Data entries:
________

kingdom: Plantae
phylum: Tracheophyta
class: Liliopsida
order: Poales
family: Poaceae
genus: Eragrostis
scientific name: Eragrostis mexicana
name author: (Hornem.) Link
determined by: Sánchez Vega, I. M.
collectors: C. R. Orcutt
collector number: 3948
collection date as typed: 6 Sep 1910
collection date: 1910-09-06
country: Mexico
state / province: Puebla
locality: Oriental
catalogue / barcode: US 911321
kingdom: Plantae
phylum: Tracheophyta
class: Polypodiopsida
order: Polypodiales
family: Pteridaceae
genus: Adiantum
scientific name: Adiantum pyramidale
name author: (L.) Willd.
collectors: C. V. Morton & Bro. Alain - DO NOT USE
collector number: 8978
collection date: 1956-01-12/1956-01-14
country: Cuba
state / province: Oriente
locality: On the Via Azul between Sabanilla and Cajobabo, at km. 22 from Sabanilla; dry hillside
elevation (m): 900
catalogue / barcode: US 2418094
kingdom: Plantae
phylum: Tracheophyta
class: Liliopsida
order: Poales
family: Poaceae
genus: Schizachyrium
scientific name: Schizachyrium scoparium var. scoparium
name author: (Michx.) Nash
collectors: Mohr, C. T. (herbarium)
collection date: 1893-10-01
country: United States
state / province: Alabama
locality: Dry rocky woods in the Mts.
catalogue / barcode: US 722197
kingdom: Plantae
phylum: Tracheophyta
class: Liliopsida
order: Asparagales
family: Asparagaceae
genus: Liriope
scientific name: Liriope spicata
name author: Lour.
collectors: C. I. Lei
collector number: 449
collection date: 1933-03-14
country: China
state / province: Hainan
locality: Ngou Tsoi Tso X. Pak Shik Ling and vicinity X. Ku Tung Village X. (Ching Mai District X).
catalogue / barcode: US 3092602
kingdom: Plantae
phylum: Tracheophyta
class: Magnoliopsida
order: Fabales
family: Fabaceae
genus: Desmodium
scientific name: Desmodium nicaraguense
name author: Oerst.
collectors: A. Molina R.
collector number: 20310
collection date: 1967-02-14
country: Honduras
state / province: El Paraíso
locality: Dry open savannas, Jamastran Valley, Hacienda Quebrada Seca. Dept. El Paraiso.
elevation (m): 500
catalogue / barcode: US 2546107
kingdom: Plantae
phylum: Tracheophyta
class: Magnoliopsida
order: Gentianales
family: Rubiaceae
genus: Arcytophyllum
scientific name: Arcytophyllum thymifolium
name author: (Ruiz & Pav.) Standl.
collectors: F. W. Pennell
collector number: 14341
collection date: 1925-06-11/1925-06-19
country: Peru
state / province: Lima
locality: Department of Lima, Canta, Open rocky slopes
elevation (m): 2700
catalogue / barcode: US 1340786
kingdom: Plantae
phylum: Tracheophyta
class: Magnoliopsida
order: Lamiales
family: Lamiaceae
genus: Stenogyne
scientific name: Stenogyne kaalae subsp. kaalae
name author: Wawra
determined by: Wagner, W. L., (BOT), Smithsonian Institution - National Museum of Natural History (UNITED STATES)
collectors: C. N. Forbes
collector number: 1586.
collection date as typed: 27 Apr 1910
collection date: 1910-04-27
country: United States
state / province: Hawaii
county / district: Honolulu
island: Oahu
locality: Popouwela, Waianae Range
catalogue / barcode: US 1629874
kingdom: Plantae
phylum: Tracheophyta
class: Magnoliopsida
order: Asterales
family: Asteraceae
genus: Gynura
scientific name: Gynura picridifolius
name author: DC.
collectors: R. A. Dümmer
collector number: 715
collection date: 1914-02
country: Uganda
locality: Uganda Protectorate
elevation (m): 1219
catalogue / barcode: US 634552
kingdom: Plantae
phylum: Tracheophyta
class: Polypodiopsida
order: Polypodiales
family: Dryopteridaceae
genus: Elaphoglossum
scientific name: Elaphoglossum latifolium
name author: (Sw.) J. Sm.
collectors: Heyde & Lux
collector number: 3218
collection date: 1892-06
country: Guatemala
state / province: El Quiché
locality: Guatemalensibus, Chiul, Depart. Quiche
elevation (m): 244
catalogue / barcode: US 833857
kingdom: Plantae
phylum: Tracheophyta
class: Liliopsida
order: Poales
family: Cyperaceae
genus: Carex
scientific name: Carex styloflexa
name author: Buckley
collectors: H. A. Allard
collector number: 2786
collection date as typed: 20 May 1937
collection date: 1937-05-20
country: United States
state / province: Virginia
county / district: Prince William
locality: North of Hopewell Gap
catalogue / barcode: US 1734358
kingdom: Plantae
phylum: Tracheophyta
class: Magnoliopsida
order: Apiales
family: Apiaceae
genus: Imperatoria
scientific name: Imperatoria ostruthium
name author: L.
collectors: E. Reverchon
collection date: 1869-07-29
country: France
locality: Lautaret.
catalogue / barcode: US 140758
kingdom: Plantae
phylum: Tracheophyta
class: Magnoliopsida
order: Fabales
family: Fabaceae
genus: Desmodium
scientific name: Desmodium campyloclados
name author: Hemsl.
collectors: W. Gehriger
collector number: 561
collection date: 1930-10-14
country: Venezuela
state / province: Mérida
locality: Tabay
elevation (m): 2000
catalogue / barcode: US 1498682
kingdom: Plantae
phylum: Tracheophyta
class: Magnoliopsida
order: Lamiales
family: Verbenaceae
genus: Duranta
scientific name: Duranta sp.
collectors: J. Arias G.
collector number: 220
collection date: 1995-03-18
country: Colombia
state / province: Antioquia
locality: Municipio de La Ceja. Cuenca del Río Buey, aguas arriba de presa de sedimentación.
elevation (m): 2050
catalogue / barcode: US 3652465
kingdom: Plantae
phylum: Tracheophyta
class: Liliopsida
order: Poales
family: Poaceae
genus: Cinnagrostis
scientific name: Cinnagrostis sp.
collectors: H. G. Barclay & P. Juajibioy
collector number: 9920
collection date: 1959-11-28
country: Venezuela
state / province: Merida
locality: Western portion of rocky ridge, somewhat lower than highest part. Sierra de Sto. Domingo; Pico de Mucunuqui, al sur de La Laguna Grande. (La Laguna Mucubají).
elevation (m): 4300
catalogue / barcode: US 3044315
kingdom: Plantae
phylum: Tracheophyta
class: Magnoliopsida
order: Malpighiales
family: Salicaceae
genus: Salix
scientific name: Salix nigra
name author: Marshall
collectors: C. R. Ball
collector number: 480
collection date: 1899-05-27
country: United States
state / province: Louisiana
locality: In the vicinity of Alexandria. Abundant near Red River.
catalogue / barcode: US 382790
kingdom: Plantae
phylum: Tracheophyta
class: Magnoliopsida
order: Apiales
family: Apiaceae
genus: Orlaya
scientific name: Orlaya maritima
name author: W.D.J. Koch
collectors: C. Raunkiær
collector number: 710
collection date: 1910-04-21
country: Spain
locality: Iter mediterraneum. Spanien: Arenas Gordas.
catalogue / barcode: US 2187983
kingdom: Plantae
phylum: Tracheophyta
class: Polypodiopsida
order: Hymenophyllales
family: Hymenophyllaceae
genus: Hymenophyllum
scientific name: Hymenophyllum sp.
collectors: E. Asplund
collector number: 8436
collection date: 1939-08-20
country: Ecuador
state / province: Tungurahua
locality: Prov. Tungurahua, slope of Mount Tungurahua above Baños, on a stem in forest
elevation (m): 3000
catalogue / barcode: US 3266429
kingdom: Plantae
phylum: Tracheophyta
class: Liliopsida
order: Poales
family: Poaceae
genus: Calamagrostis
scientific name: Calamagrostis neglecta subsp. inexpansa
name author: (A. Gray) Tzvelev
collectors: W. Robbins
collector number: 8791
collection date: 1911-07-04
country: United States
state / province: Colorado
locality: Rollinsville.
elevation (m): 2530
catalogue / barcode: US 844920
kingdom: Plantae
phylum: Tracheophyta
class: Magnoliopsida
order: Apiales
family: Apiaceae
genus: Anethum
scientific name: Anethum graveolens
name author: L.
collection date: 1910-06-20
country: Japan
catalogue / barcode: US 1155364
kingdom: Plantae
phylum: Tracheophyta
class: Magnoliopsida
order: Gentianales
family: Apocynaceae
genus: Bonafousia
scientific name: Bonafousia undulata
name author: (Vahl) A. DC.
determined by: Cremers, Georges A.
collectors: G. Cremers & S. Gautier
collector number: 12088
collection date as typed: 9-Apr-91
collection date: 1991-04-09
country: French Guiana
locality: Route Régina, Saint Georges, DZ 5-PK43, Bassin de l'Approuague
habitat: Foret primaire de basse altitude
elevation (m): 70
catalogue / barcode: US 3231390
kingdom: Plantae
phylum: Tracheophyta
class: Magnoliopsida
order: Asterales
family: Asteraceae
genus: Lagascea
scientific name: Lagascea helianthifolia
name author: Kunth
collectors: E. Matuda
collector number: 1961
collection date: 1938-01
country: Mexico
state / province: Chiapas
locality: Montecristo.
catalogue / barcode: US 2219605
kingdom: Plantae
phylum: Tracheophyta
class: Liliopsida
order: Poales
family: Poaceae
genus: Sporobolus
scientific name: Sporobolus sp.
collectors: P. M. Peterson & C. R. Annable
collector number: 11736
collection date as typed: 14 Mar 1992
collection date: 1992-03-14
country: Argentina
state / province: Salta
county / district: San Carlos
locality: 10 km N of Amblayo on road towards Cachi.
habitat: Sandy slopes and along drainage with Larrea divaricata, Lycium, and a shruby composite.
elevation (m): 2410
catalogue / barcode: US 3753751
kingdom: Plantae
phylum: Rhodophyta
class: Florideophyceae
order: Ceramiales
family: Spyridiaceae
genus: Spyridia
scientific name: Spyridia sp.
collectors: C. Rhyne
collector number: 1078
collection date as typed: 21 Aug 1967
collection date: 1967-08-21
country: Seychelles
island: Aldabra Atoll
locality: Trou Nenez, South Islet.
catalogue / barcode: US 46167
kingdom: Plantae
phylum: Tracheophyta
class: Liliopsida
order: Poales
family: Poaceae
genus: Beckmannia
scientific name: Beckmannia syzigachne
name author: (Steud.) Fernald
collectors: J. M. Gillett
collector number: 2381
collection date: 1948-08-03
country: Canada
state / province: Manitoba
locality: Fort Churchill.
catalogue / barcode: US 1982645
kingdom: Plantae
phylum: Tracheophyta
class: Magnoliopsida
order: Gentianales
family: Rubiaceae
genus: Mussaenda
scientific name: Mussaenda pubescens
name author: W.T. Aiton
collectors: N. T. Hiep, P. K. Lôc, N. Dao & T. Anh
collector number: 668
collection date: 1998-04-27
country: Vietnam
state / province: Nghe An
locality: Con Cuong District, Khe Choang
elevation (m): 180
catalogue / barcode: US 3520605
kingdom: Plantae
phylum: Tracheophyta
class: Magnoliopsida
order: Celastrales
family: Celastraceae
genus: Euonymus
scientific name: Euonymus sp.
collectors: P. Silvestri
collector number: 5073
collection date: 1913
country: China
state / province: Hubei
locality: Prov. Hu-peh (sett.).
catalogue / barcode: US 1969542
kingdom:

________

§ **WHAT NEEDS TO BE DONE**
Repeat the items above verbatim, from the first line through the line containing "family: Pteridaceae", including that line.

§ **EXERCISE RESPONSE**
kingdom: Plantae
phylum: Tracheophyta
class: Liliopsida
order: Poales
family: Poaceae
genus: Eragrostis
scientific name: Eragrostis mexicana
name author: (Hornem.) Link
determined by: Sánchez Vega, I. M.
collectors: C. R. Orcutt
collector number: 3948
collection date as typed: 6 Sep 1910
collection date: 1910-09-06
country: Mexico
state / province: Puebla
locality: Oriental
catalogue / barcode: US 911321
kingdom: Plantae
phylum: Tracheophyta
class: Polypodiopsida
order: Polypodiales
family: Pteridaceae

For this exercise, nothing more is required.